** Data supplied follows **
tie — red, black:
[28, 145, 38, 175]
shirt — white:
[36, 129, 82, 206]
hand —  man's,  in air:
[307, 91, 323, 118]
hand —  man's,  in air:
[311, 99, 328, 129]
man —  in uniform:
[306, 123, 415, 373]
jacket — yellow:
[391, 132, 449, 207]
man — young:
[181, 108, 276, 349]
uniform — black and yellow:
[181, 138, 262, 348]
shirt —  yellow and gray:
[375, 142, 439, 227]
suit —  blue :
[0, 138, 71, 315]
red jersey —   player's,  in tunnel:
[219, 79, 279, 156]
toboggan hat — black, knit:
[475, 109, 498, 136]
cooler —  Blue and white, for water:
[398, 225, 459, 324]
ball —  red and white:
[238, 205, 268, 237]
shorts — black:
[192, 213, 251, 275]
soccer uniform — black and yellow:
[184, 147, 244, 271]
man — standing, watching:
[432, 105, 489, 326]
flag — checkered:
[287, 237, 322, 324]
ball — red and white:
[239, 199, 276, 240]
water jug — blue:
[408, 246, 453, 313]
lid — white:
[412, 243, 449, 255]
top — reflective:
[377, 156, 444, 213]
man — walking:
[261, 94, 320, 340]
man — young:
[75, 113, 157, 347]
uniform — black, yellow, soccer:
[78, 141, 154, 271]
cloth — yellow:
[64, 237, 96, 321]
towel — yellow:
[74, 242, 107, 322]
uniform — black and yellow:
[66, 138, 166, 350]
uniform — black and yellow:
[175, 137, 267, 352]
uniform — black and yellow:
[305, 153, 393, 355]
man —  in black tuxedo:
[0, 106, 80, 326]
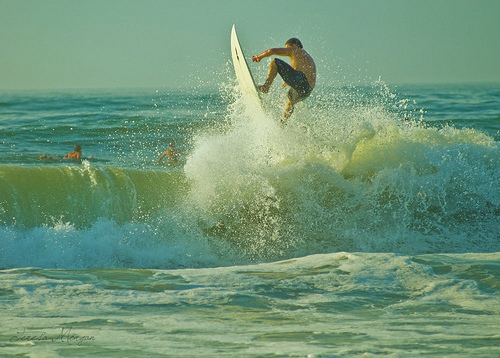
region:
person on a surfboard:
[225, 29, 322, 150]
** End of Data supplied **
** Data supplied follows **
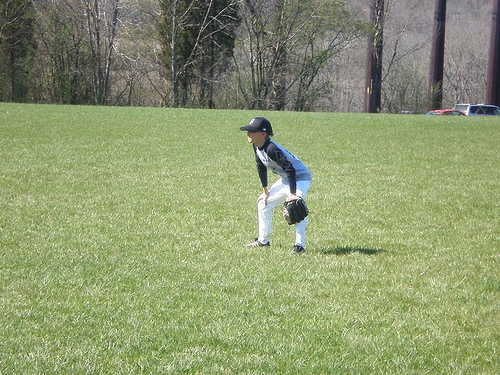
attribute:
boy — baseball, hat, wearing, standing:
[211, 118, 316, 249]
** End of Data supplied **
What is required:
Print the rows character for character, starting at the line that contains "and white, for" and stopping after the line that contains "[0, 106, 80, 326]".

Written response:
cooler —  Blue and white, for water:
[398, 225, 459, 324]
ball —  red and white:
[238, 205, 268, 237]
shorts — black:
[192, 213, 251, 275]
soccer uniform — black and yellow:
[184, 147, 244, 271]
man — standing, watching:
[432, 105, 489, 326]
flag — checkered:
[287, 237, 322, 324]
ball — red and white:
[239, 199, 276, 240]
water jug — blue:
[408, 246, 453, 313]
lid — white:
[412, 243, 449, 255]
top — reflective:
[377, 156, 444, 213]
man — walking:
[261, 94, 320, 340]
man — young:
[75, 113, 157, 347]
uniform — black, yellow, soccer:
[78, 141, 154, 271]
cloth — yellow:
[64, 237, 96, 321]
towel — yellow:
[74, 242, 107, 322]
uniform — black and yellow:
[66, 138, 166, 350]
uniform — black and yellow:
[175, 137, 267, 352]
uniform — black and yellow:
[305, 153, 393, 355]
man —  in black tuxedo:
[0, 106, 80, 326]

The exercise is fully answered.